• ASSIGNED TASK:
Pull the text lines from every one of the records below and repeat them word for word. Leave the pictures out of your answer.

[Extracted data entries]
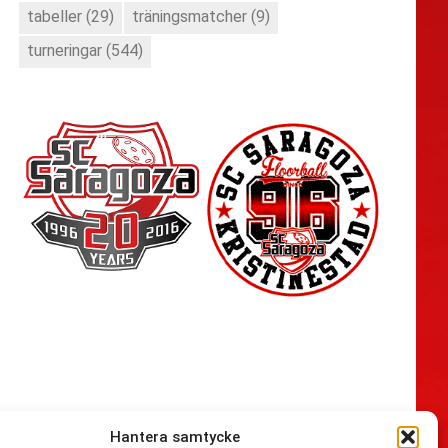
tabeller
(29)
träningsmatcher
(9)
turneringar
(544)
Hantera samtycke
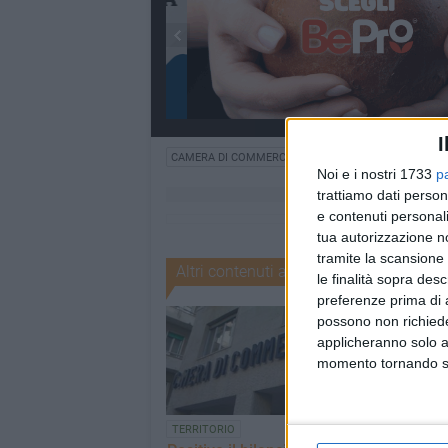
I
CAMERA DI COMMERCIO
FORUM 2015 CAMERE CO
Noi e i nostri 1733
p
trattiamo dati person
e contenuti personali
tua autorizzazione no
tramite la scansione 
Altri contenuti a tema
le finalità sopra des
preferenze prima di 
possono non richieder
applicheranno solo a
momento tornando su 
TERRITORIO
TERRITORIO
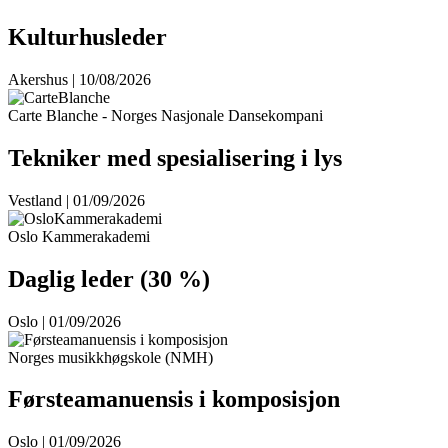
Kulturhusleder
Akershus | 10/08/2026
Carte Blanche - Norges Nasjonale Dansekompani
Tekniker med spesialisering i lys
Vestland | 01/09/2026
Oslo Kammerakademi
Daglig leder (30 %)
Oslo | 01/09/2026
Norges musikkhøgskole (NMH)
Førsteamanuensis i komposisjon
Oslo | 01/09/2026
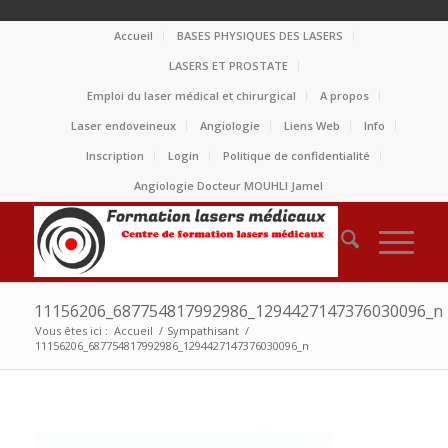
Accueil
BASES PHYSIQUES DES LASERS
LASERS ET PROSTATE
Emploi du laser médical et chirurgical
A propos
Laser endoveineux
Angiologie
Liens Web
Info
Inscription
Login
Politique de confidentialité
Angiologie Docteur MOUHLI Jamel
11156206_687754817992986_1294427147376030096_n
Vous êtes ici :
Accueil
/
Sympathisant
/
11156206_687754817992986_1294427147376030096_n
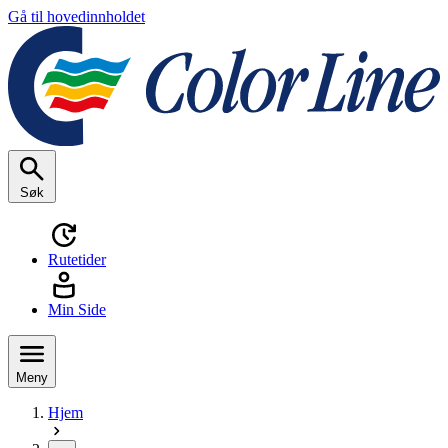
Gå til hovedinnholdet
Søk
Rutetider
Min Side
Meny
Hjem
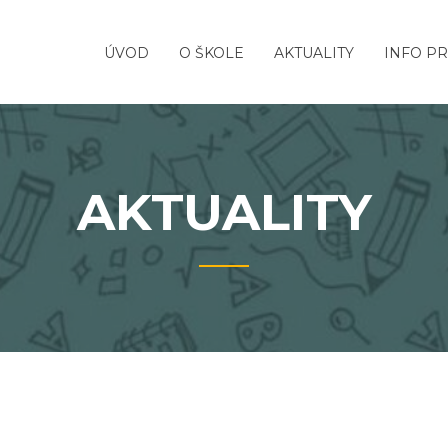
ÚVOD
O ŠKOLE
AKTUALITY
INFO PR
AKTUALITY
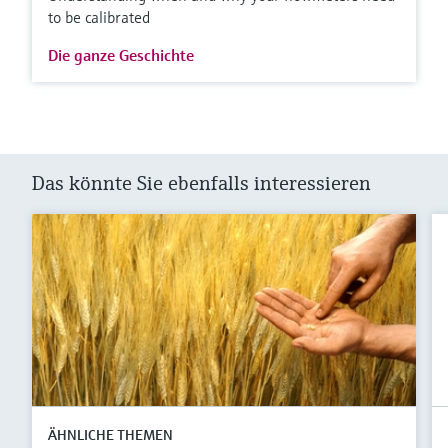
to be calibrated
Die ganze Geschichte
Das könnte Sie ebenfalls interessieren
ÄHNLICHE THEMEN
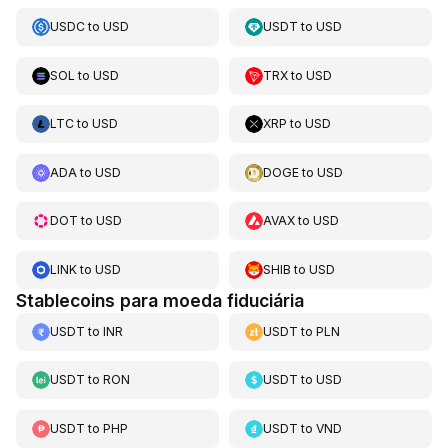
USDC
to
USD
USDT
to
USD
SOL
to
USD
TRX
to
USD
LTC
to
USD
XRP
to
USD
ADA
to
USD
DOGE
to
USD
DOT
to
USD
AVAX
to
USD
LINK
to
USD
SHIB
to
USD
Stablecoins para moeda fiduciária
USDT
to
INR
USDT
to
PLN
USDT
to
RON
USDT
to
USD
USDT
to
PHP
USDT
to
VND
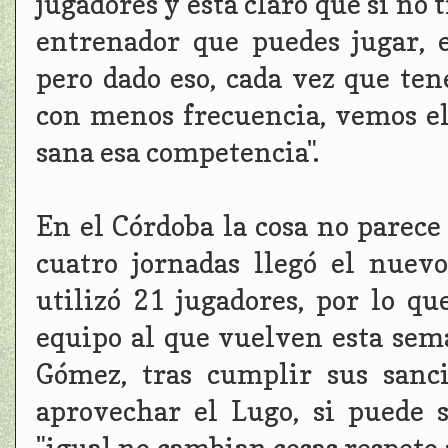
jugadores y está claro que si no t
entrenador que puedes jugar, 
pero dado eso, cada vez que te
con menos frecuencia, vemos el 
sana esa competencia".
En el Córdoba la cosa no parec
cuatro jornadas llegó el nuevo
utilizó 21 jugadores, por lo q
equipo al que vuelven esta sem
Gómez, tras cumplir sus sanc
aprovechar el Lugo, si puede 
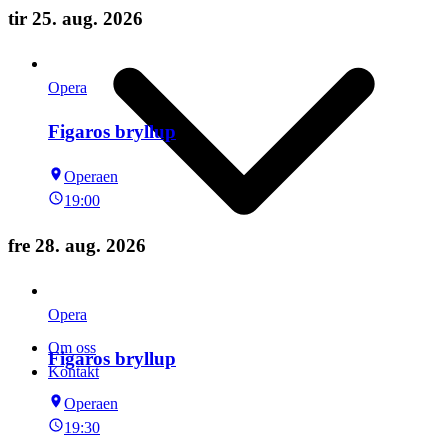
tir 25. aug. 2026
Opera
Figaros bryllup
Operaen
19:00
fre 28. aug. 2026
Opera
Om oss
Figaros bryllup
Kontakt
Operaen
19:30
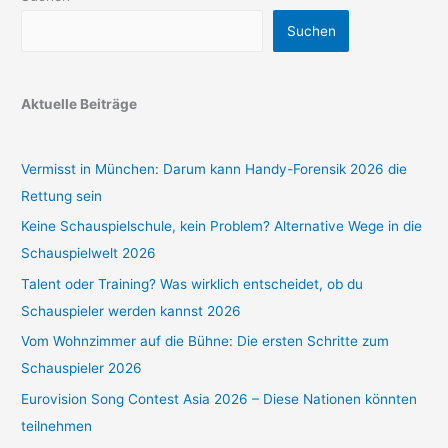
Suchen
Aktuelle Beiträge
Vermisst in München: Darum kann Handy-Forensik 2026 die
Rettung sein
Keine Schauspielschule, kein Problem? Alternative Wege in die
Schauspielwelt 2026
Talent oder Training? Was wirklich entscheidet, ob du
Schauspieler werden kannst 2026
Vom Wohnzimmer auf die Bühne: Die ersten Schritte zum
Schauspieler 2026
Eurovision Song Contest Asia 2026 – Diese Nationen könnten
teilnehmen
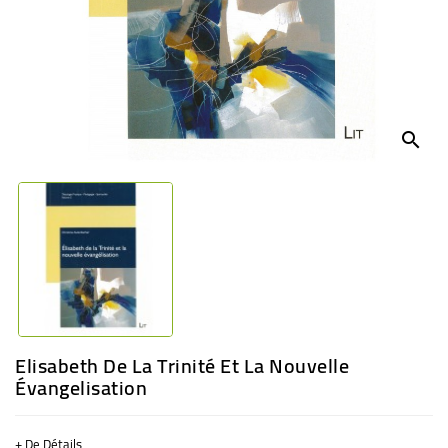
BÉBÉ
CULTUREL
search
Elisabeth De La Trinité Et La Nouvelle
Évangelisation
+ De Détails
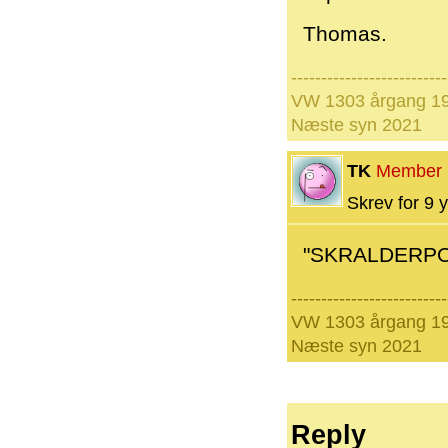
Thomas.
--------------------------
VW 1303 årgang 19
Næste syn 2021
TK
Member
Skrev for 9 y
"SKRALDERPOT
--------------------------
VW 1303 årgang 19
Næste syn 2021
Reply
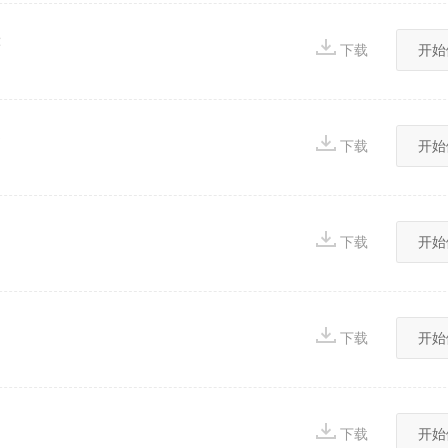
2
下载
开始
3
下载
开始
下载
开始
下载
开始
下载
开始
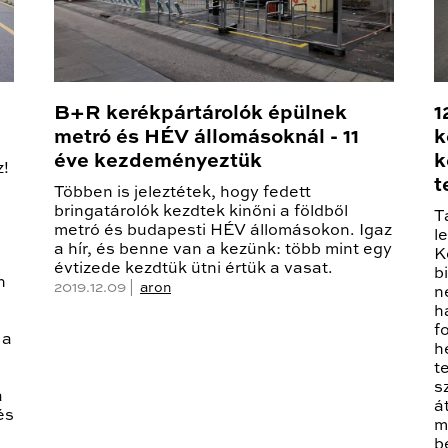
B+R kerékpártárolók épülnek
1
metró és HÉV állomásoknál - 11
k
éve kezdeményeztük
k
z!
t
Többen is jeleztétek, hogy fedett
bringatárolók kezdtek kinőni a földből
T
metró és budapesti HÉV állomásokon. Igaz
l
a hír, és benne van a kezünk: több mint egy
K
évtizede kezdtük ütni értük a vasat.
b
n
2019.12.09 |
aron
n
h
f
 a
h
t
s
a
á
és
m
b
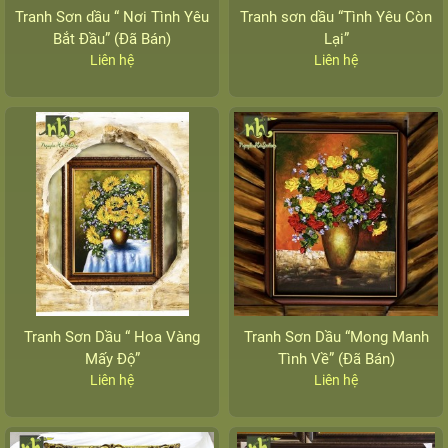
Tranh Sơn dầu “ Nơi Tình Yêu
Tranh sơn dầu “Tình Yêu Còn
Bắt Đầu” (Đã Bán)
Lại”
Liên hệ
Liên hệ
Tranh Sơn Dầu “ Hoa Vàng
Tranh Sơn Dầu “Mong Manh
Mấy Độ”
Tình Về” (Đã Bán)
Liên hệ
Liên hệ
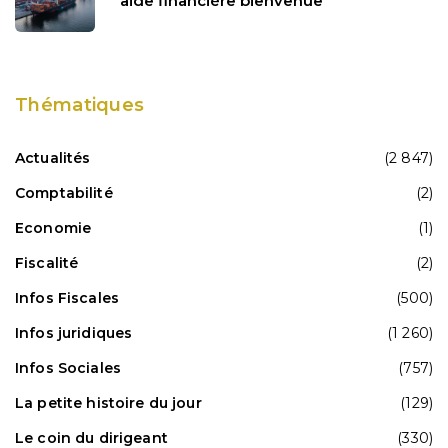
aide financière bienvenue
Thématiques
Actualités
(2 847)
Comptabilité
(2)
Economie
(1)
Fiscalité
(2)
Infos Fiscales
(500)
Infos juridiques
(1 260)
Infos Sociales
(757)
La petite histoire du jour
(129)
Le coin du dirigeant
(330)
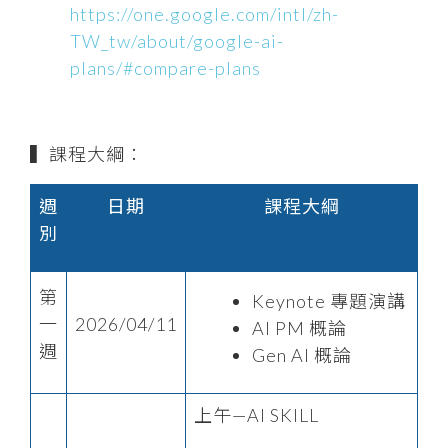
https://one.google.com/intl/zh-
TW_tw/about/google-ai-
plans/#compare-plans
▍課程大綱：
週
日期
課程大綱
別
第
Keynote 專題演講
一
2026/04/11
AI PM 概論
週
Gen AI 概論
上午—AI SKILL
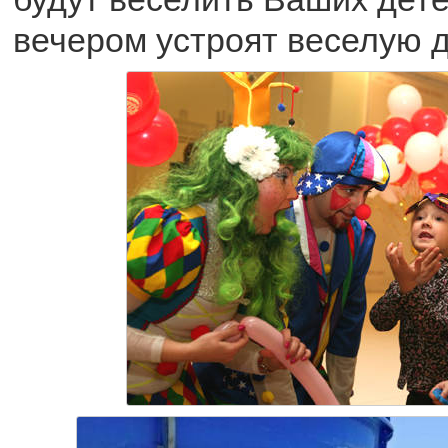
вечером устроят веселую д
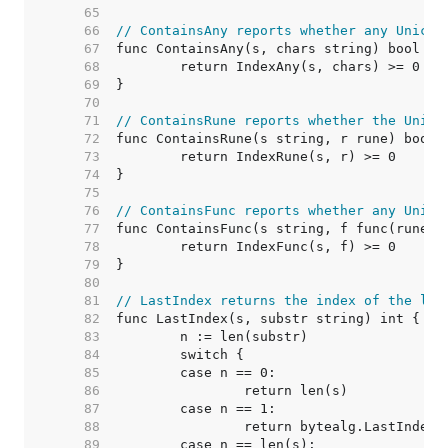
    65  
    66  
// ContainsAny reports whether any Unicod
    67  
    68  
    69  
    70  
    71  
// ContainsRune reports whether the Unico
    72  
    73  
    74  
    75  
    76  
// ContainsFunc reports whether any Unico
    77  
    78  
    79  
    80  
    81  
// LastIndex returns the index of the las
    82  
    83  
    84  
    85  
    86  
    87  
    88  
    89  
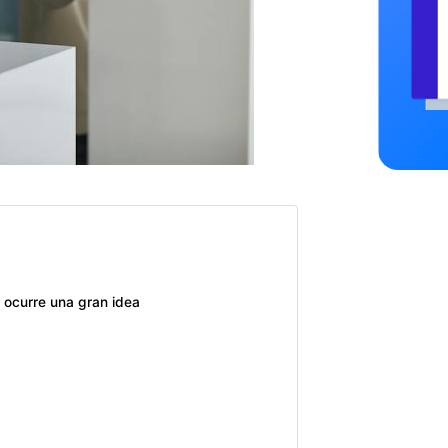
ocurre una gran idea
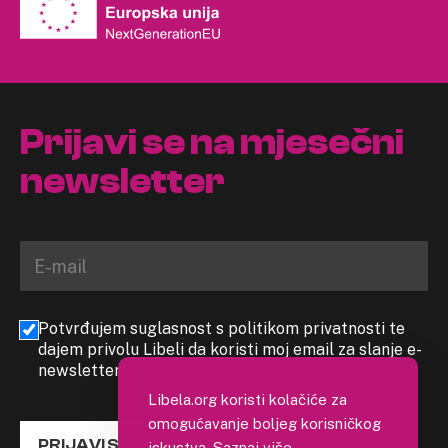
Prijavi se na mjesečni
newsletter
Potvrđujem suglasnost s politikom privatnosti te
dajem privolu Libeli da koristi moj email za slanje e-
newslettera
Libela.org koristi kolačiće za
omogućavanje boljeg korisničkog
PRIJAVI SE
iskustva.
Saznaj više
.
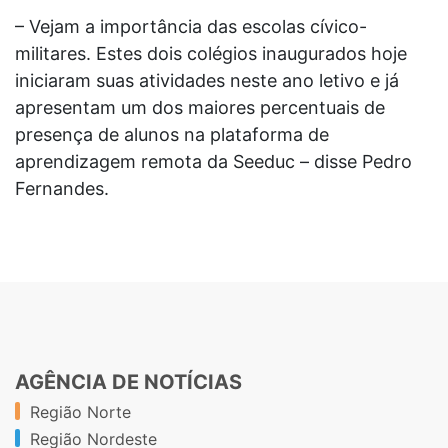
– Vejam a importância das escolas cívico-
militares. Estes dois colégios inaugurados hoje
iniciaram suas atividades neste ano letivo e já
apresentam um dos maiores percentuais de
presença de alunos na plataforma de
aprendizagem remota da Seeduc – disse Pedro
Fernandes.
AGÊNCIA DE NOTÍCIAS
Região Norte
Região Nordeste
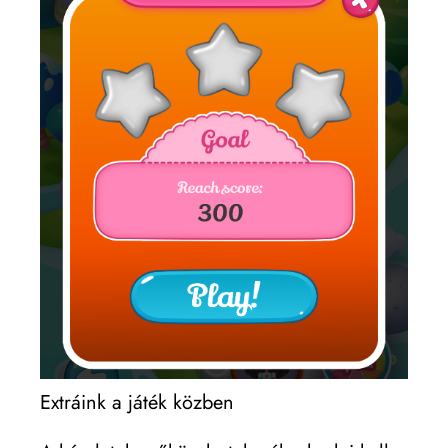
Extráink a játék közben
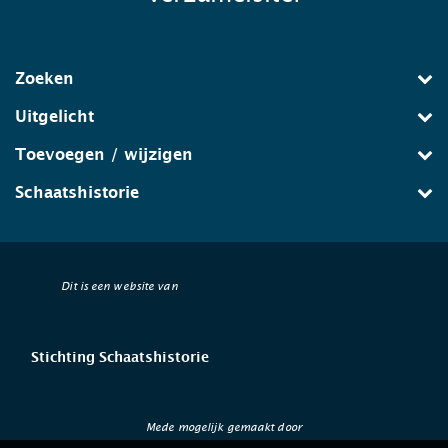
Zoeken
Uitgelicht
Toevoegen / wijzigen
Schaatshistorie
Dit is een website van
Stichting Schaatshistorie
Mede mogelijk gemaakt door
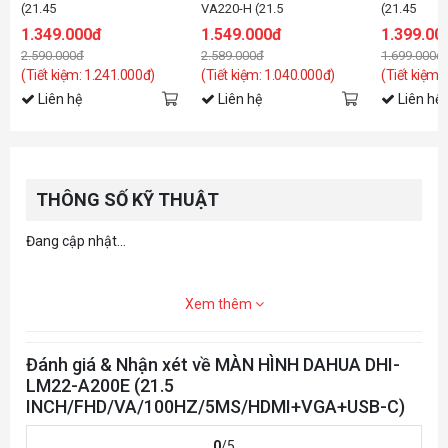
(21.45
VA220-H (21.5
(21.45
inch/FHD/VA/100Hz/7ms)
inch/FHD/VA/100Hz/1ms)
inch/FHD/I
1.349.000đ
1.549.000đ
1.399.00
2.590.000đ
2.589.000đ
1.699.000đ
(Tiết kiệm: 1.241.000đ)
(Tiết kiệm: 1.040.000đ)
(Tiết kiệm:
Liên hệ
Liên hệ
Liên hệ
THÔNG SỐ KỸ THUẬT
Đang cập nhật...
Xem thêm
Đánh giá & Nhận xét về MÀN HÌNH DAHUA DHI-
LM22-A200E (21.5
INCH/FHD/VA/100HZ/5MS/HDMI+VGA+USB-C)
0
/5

• ANSWER SECTION:
tabeller
(29)
träningsmatcher
(9)
turneringar
(544)
Hantera samtycke
I
CAMERA DI COMMERCIO
FORUM 2015 CAMERE CO
Noi e i nostri 1733
p
trattiamo dati person
e contenuti personali
tua autorizzazione no
tramite la scansione 
Altri contenuti a tema
le finalità sopra des
preferenze prima di 
possono non richieder
applicheranno solo a
momento tornando su 
TERRITORIO
TERRITORIO
Kulturhusleder
Akershus | 10/08/2026
Carte Blanche - Norges Nasjonale Dansekompani
Tekniker med spesialisering i lys
Vestland | 01/09/2026
Oslo Kammerakademi
Daglig leder (30 %)
Oslo | 01/09/2026
Norges musikkhøgskole (NMH)
Førsteamanuensis i komposisjon
Oslo | 01/09/2026
Accueil
BASES PHYSIQUES DES LASERS
LASERS ET PROSTATE
Emploi du laser médical et chirurgical
A propos
Laser endoveineux
Angiologie
Liens Web
Info
Inscription
Login
Politique de confidentialité
Angiologie Docteur MOUHLI Jamel
11156206_687754817992986_1294427147376030096_n
Vous êtes ici :
Accueil
/
Sympathisant
/
11156206_687754817992986_1294427147376030096_n
Gå til hovedinnholdet
Søk
Rutetider
Min Side
Meny
Hjem
ÚVOD
O ŠKOLE
AKTUALITY
INFO PR
AKTUALITY
to be calibrated
Die ganze Geschichte
Das könnte Sie ebenfalls interessieren
ÄHNLICHE THEMEN
USDC
to
USD
USDT
to
USD
SOL
to
USD
TRX
to
USD
LTC
to
USD
XRP
to
USD
ADA
to
USD
DOGE
to
USD
DOT
to
USD
AVAX
to
USD
LINK
to
USD
SHIB
to
USD
Stablecoins para moeda fiduciária
USDT
to
INR
USDT
to
PLN
USDT
to
RON
USDT
to
USD
USDT
to
PHP
USDT
to
VND
jugadores y está claro que si no t
entrenador que puedes jugar, 
pero dado eso, cada vez que te
con menos frecuencia, vemos el 
sana esa competencia".
En el Córdoba la cosa no parec
cuatro jornadas llegó el nuevo
utilizó 21 jugadores, por lo q
equipo al que vuelven esta sem
Gómez, tras cumplir sus sanc
aprovechar el Lugo, si puede 
tir 25. aug. 2026
Opera
Figaros bryllup
Operaen
19:00
fre 28. aug. 2026
Opera
Om oss
Figaros bryllup
Kontakt
Operaen
19:30
Suchen
Aktuelle Beiträge
Vermisst in München: Darum kann Handy-Forensik 2026 die
Rettung sein
Keine Schauspielschule, kein Problem? Alternative Wege in die
Schauspielwelt 2026
Talent oder Training? Was wirklich entscheidet, ob du
Schauspieler werden kannst 2026
Vom Wohnzimmer auf die Bühne: Die ersten Schritte zum
Schauspieler 2026
Eurovision Song Contest Asia 2026 – Diese Nationen könnten
teilnehmen
BÉBÉ
CULTUREL
search
Elisabeth De La Trinité Et La Nouvelle
Évangelisation
+ De Détails
Thomas.
--------------------------
VW 1303 årgang 19
Næste syn 2021
TK
Member
Skrev for 9 y
"SKRALDERPOT
--------------------------
VW 1303 årgang 19
Næste syn 2021
Reply
2
下载
开始
3
下载
开始
下载
开始
下载
开始
下载
开始
B+R kerékpártárolók épülnek
1
metró és HÉV állomásoknál - 11
k
éve kezdeményeztük
k
z!
t
Többen is jeleztétek, hogy fedett
bringatárolók kezdtek kinőni a földből
T
metró és budapesti HÉV állomásokon. Igaz
l
a hír, és benne van a kezünk: több mint egy
K
évtizede kezdtük ütni értük a vasat.
b
n
2019.12.09 |
aron
n
h
f
 a
h
t
s
a
á
és
m
b
Tranh Sơn dầu “ Nơi Tình Yêu
Tranh sơn dầu “Tình Yêu Còn
Bắt Đầu” (Đã Bán)
Lại”
Liên hệ
Liên hệ
Tranh Sơn Dầu “ Hoa Vàng
Tranh Sơn Dầu “Mong Manh
Mấy Độ”
Tình Về” (Đã Bán)
Liên hệ
Liên hệ
aide financière bienvenue
Thématiques
Actualités
(2 847)
Comptabilité
(2)
Economie
(1)
Fiscalité
(2)
Infos Fiscales
(500)
Infos juridiques
(1 260)
Infos Sociales
(757)
La petite histoire du jour
(129)
Le coin du dirigeant
(330)
https://one.google.com/intl/zh-
TW_tw/about/google-ai-
plans/#compare-plans
▍課程大綱：
週
日期
課程大綱
別
第
Keynote 專題演講
一
2026/04/11
AI PM 概論
週
Gen AI 概論
上午—AI SKILL
вечером устроят веселую д
    65  
    66  
// ContainsAny reports whether any Unicod
    67  
    68  
    69  
    70  
    71  
// ContainsRune reports whether the Unico
    72  
    73  
    74  
    75  
    76  
// ContainsFunc reports whether any Unico
    77  
    78  
    79  
    80  
    81  
// LastIndex returns the index of the las
    82  
    83  
    84  
    85  
    86  
    87  
    88  
    89  
ocurre una gran idea
Prijavi se na mjesečni
newsletter
Potvrđujem suglasnost s politikom privatnosti te
dajem privolu Libeli da koristi moj email za slanje e-
newslettera
Libela.org koristi kolačiće za
omogućavanje boljeg korisničkog
PRIJAVI SE
iskustva.
Saznaj više
.
– Vejam a importância das escolas cívico-
militares. Estes dois colégios inaugurados hoje
iniciaram suas atividades neste ano letivo e já
apresentam um dos maiores percentuais de
presença de alunos na plataforma de
aprendizagem remota da Seeduc – disse Pedro
Fernandes.
AGÊNCIA DE NOTÍCIAS
Região Norte
Região Nordeste
Extráink a játék közben
Zoeken
Uitgelicht
Toevoegen / wijzigen
Schaatshistorie
Dit is een website van
Stichting Schaatshistorie
Mede mogelijk gemaakt door
(21.45
VA220-H (21.5
(21.45
inch/FHD/VA/100Hz/7ms)
inch/FHD/VA/100Hz/1ms)
inch/FHD/I
1.349.000đ
1.549.000đ
1.399.00
2.590.000đ
2.589.000đ
1.699.000đ
(Tiết kiệm: 1.241.000đ)
(Tiết kiệm: 1.040.000đ)
(Tiết kiệm:
Liên hệ
Liên hệ
Liên hệ
THÔNG SỐ KỸ THUẬT
Đang cập nhật...
Xem thêm
Đánh giá & Nhận xét về MÀN HÌNH DAHUA DHI-
LM22-A200E (21.5
INCH/FHD/VA/100HZ/5MS/HDMI+VGA+USB-C)
0
/5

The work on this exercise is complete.